Animators are responsible for making Finding Nemo, Up, Brother Bear and Monster House and you’re favourite games – they’ve made generations of people happy and that’s a good feeling.

Animators produce images that come to life and their work is not limited to feature films. They also work on computer games, websites, commercials and music videos. They begin by drawing or capturing each stage of movement by hand. An animator works with sketches, specialist software or modelling clay to bring their characters to life.

There are different types of animations, including 2D, 3D hand-drawn and computer-generated animation.

What does an Animator do?
An Animator’s job is different to any other role. They are expected to have an excellent understanding of specialist design and animation software such as Cinema 4D, Flash, 3ds Max, Maya, LightWave and Softimage. A typical day for an Animator could involve:

  • Using a range of materials such as oil paints, modelling clay, plasters, watercolours, acrylics and graphite

  • Communicating and working closely with clients in order to create their vision

  • Delivering presentations (usually presenting a board with draft sketches or frames)

  • Working as part of a production team

  • Recording dialogue and working with editors to bring animation to life

  • Working on background, special effects, characters and graphics

  • Presenting the final work

  • Creating frame-by-frame visuals

  • Confidently using specialist software such as Cinema 4D, Maya and Softimage

  • Managing timings of each frame

  • Working with real-life models to analyse and capture movement

Skills & interests required for an Animator
Animators need to have strong creative skills across a number of different media - from traditional ink on paper to using animation software packages. While creativity is extremely important, animators are often working with designs produced by others, so need to make sure that they stick to the creative direction of the projects they’re working on. Animation projects can be high profile, and often have extremely tight deadlines, so organisation and hard work are par for the course in this industry.
- Ability to Work Under Pressure
- Communication
- Creativity
- Design
- Graphic Design
- Negotiation
- Patience
- Presentation Skills
- Visual Arts
What hours does an Animator typically do?
Animators tend to work 40 hours a week and may need to work significant overtime when deadlines are approaching.
What environment is an Animator based in?
An office or studio.
How much does an Animator get paid?
An Animator will earn between £12,000 to £15,000 per annum as a starting salary.

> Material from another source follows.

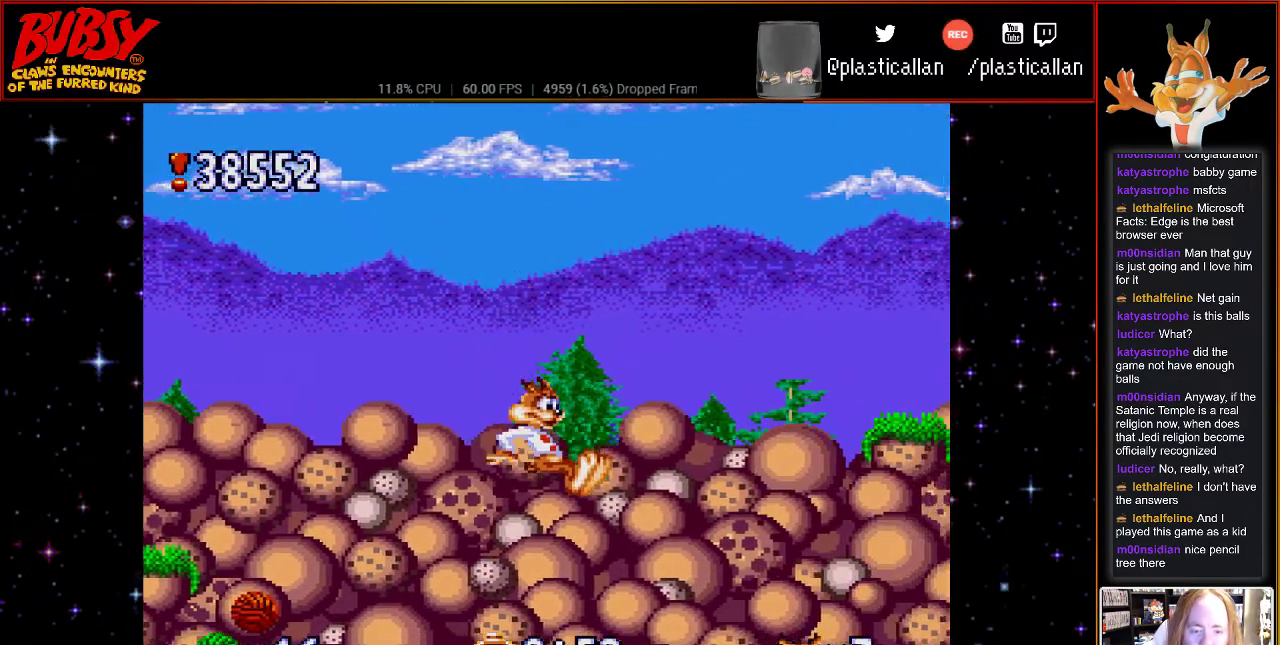
{"buttons": [], "events": [[183, "DPAD_RIGHT", "up"]]}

Gaming animators will earn slightly higher, their starting salaries begin at £18,000.

Animators with a few years’ experience earn between £23,000 to £26,000 per annum.

Animators with ten years’ experience will earn upwards of £36,000. More senior-level animators can earn significant salaries, but will typically focus on managing a team and taking on commercial responsibilities for their company.
What qualifications does an Animator need?
A university degree or a Higher National Diploma is required as a minimum qualification into the (very competitive) animation industry.

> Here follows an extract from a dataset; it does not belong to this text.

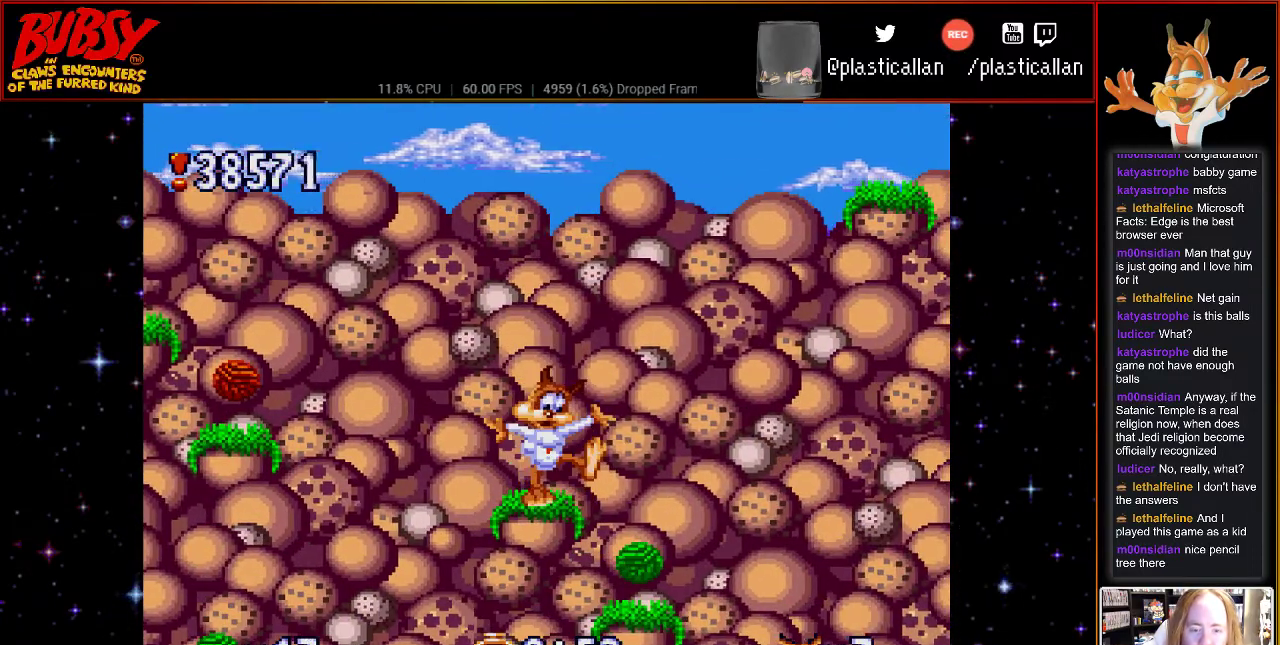
{"buttons": ["DPAD_RIGHT"], "events": [[300, "B", "down"], [400, "B", "up"], [467, "DPAD_RIGHT", "down"]]}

Entry into the industry without higher education qualifications is unusual but possible for extremely talented applicants. Courses in Art & Design, Animation Production and Computer Visualisation have been endorsed by the industry in partnership with education providers.

Applicants must have a showreel – this is a video portfolio showcasing animation work to directors, producers, animation commissioners and media companies. Your showreel must be short and effective - companies make impressions within the first few seconds.